PME 811: Blog Entry 5 - Creation in the Music Classroom
- abangs
- Feb 17, 2018
- 3 min read
Creation in the Music Classroom

There's a joke among certain circles of music teachers: "Creation in the music classroom - it's as old as the moldy carpet we're working on, and just as healthy." It always made me laugh... sad, worn-out laughter, but still. About ten years ago, several provinces decided that it was extremely important for school children to compose music. Sounds great, right? Kids get the opportunity to expand their ideas, examine their creative motivations, put it all down on paper and share in the performance of their peers' efforts. Lots of little Mozarts running around with a recorder in one hand and a sheaf of manuscript in the other. Sounds great.
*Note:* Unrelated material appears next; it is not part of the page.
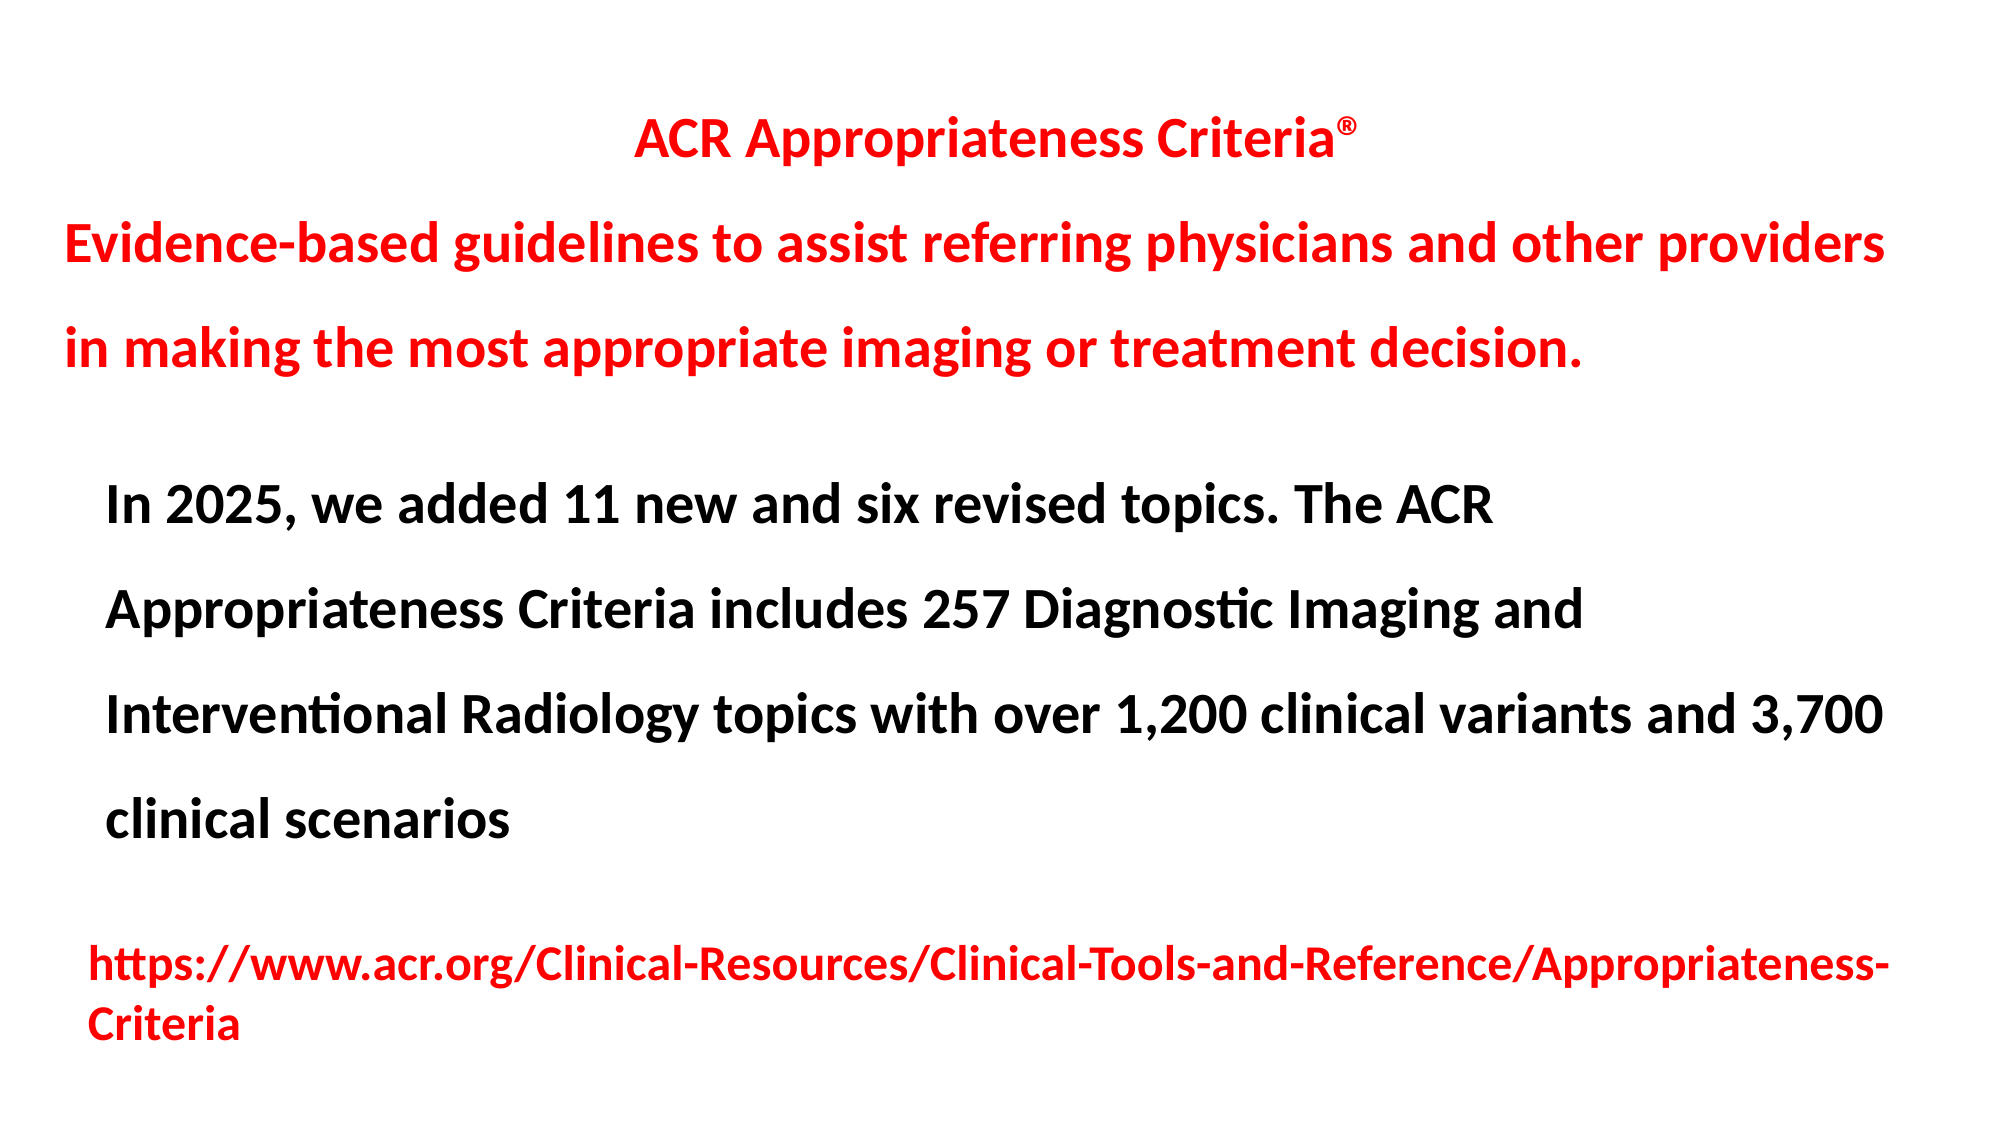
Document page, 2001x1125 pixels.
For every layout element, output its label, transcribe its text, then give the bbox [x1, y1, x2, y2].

text_box ACR Appropriateness Criteria® Evidence-based guidelines to assist referring physicians and other providers in making the most appropriate imaging or treatment decision. [50, 57, 1950, 387]
text_box https://www.acr.org/Clinical-Resources/Clinical-Tools-and-Reference/Appropriateness-Criteria [73, 922, 1929, 1058]
text_box In 2025, we added 11 new and six revised topics. The ACR Appropriateness Criteria includes 257 Diagnostic Imaging and Interventional Radiology topics with over 1,200 clinical variants and 3,700 clinical scenarios [91, 422, 1909, 858]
Doesn't work.
It's like teaching a fourth-grader how to build a bridge out of popsicle sticks and then being surprised when he's unable to build a real house. Music students learn the basics (hopefully - it depends on the school, the teacher, and the almighty schedule) like reading one line of music at a time, how to draw a sharp that doesn't look like a hashtag, when the stems go up and when they go down. They can name the notes using such helpful mnemonics as 'All Cows Eat Grass,' and if they're teacher is really unlucky they get a class set of soprano recorders to shrill out those notes in octaves that make dogs howl. These kids can totally write notes on a staff and then play them for you. They can come up with a title for this little hunk of music. They can even be forced to tell you what they were trying to express with their creation and they will certainly be proud of themselves if you tell them they should be.
Is it music? Yep.
Is this composition? Maybe.
Is it worthwhile? I don't think so.
Maybe I'm just a disillusioned high school teacher, but I've spoken to loads of teens who remember 'composing' music in elementary school and can't keep a straight face while telling me about it. Worse, they roll their eyes and scoff at all composers because - and here's the awful part - they think that all composition is just as mindless, purposeless, and ineffective as was their own process.
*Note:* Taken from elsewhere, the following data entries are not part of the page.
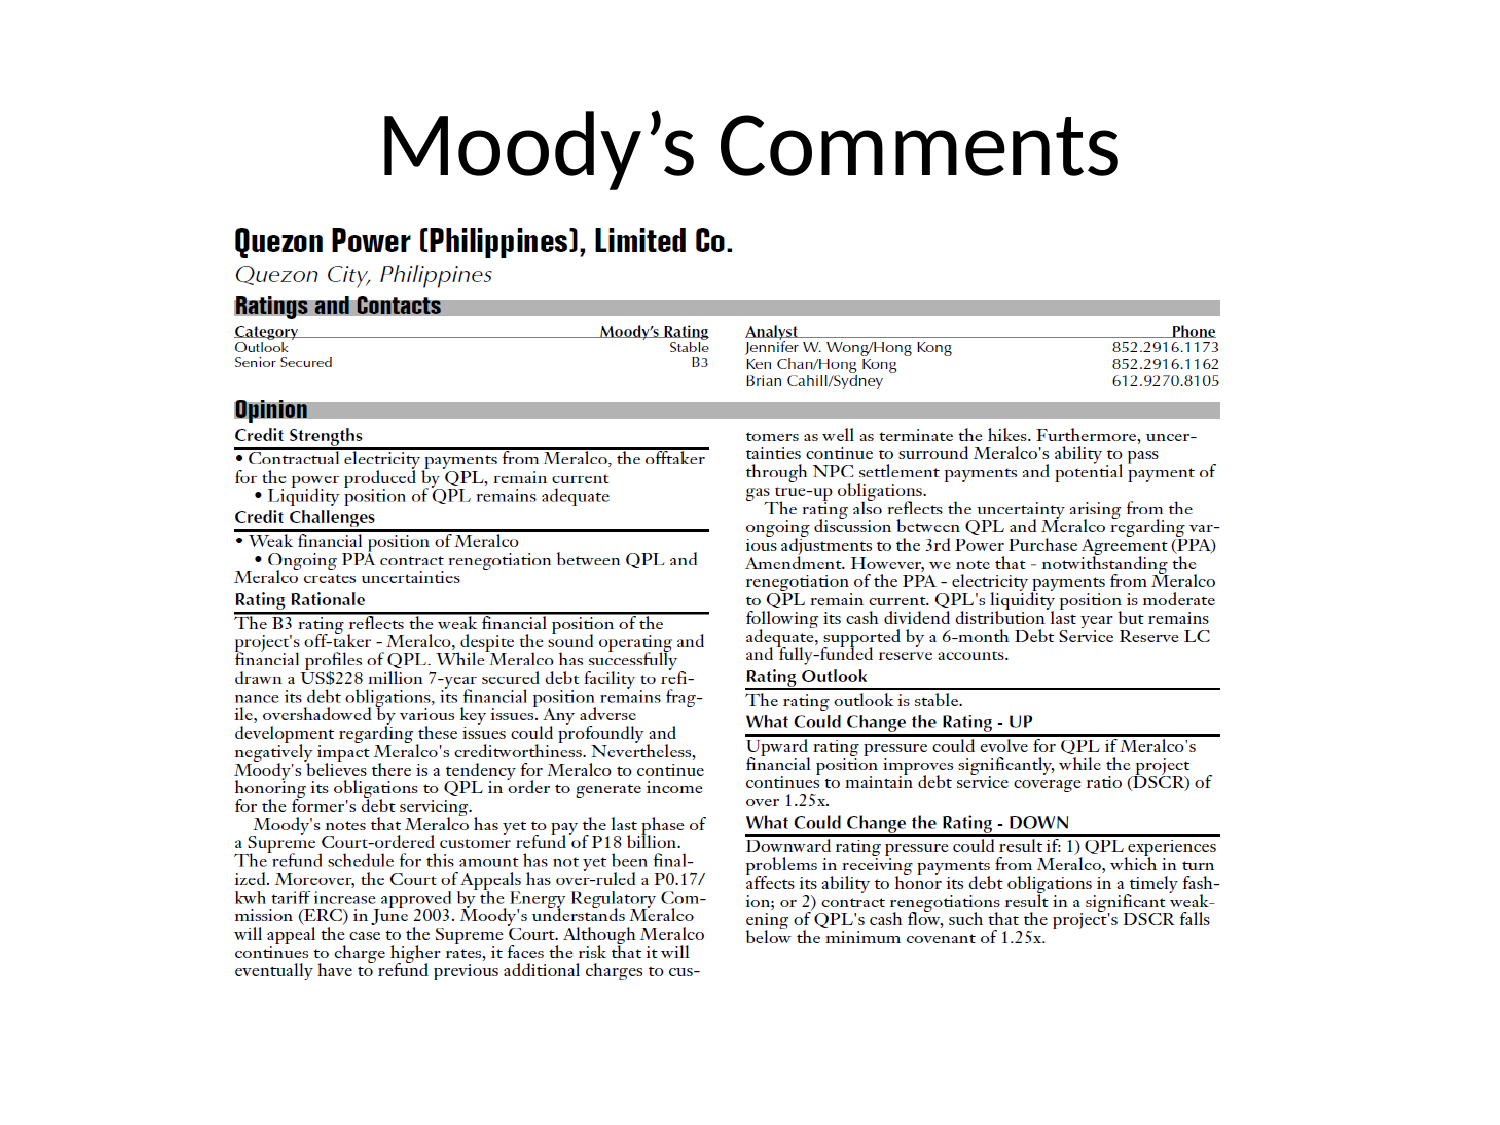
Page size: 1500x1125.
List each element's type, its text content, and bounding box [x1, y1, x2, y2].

title Moody’s Comments [75, 45, 1425, 233]
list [174, 212, 1263, 1018]
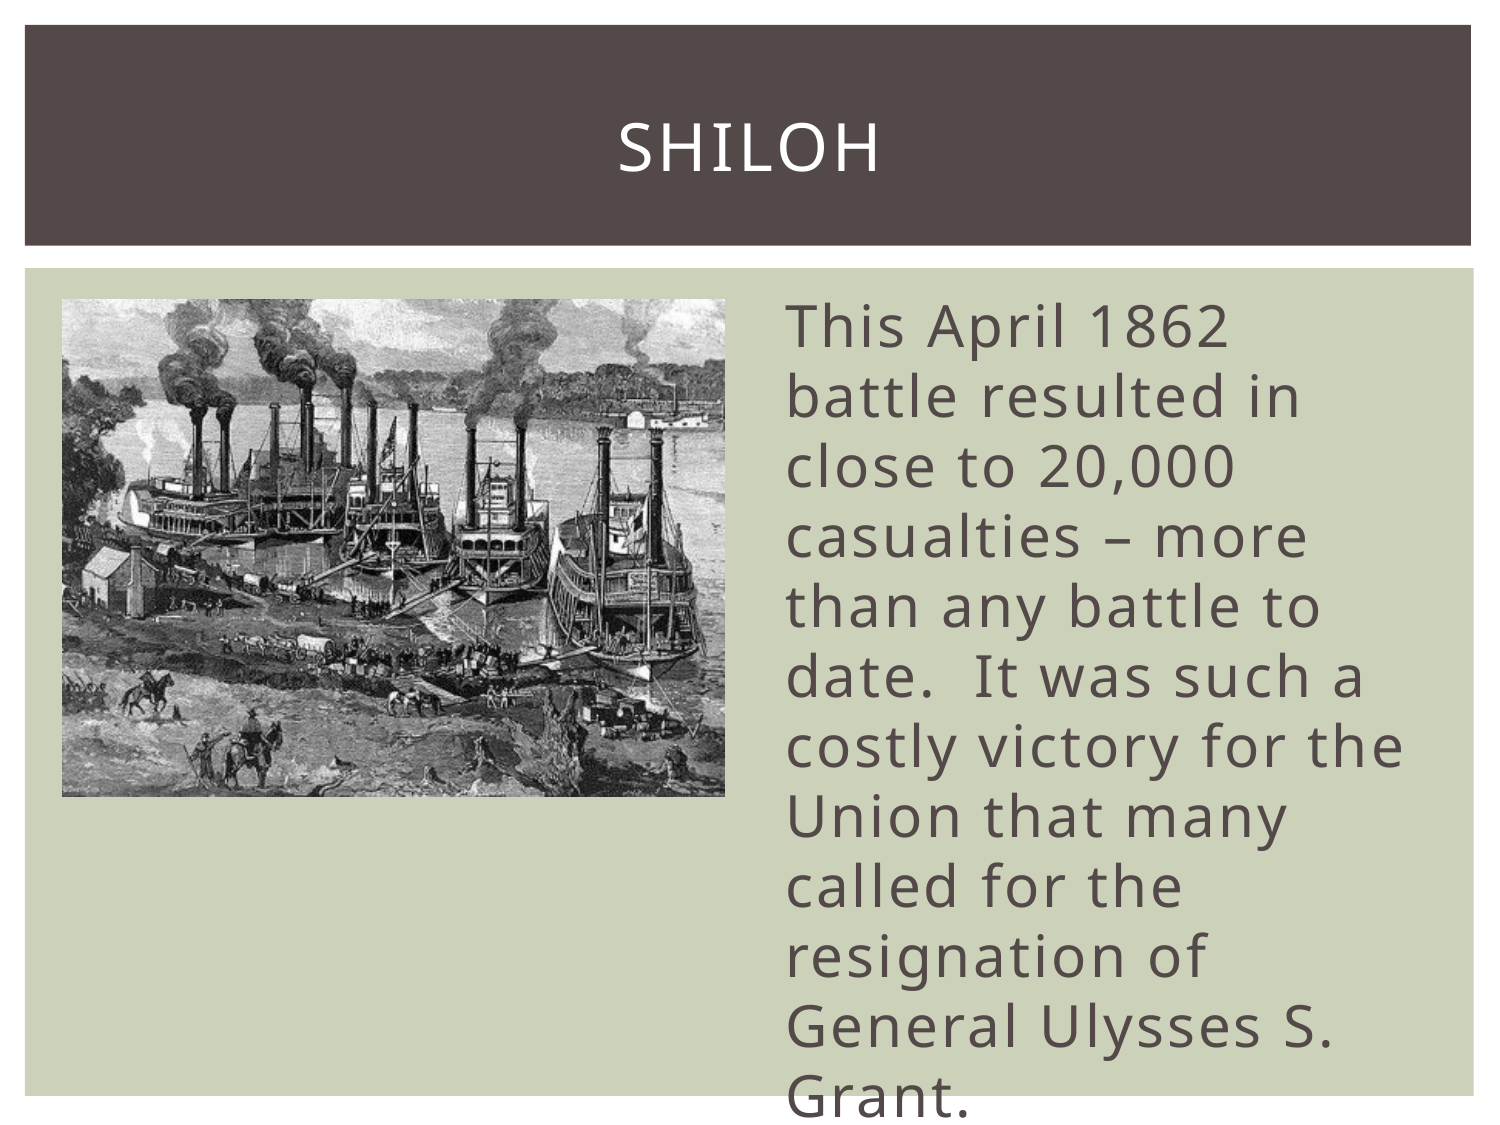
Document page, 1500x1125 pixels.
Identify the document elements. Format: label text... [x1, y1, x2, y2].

By the time they get to high school, get a 'real' instrument under their fingers (recorders are excellent instruments when played properly and sound lovely when playing music that was intended for them, like this) they have a much greater capacity to understand the intricacies of structure and emotion that composers can work into their music. Perhaps even more important, their own emotional spectrum has developed thousands of shades of colour to complicate that fourth-grade triptych of mad-sad-glad. By grade 12, a student who has been in music classes from grade 1 could be expected to start with an idea for a piece, choose instrumentation/ time signature/ structure and form/ key signature, write a compelling melody, write harmony for the melody, add phrasing and articulation, conduct a performance, and then evaluate whether their intention was realized. Depending on the student, you might even end up with a piece of music that could be taken seriously by a professional musician and prize competitions to that end take place every year across North America and Europe.
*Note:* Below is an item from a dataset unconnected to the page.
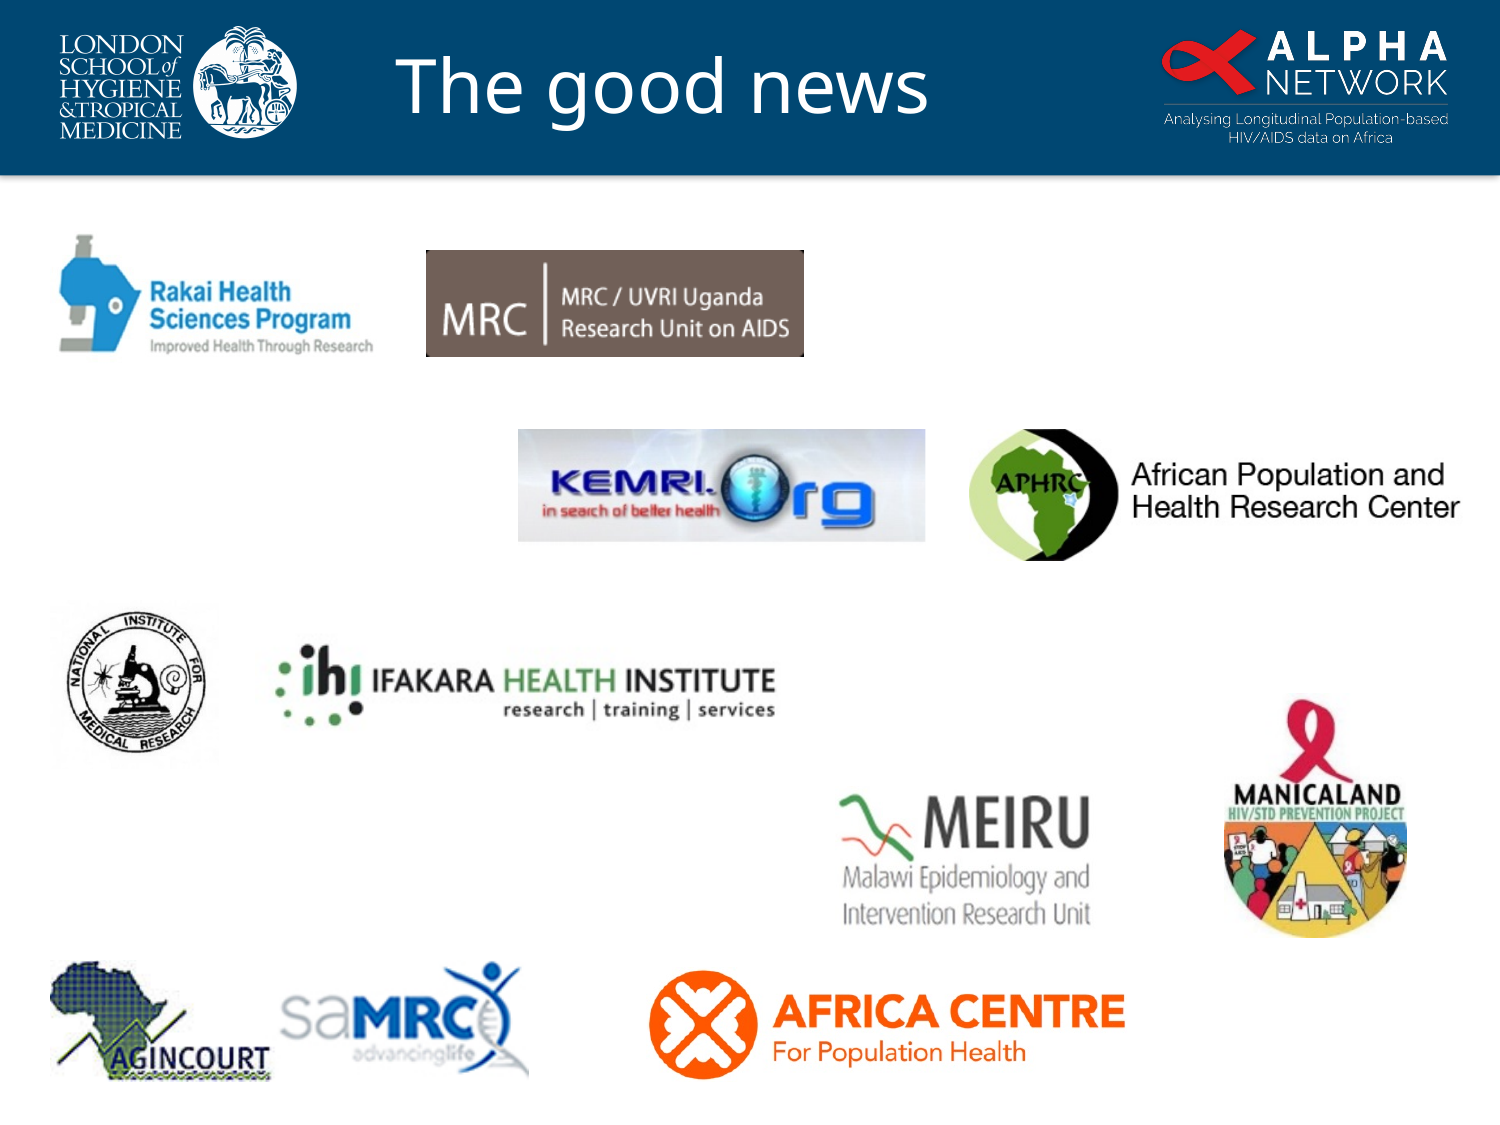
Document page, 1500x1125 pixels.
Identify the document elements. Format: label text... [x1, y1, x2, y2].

I dislike creativity for the sole purpose of creating content, particularly when the developmental level of students's skills is not yet ready for the content to be meaningful to them. That said, no one would argue that a student shouldn't write stories! It's a difference of fields.
I'm genuinely curious about these other fields. What do you think? Does creativity specifically to create content make sense in your field? Do you do it as a teacher just to satisfy the curriculum document or do you find it meaningful for students? Is it a creative outlet for them or just a way to evaluate understanding at a higher taxonomical level?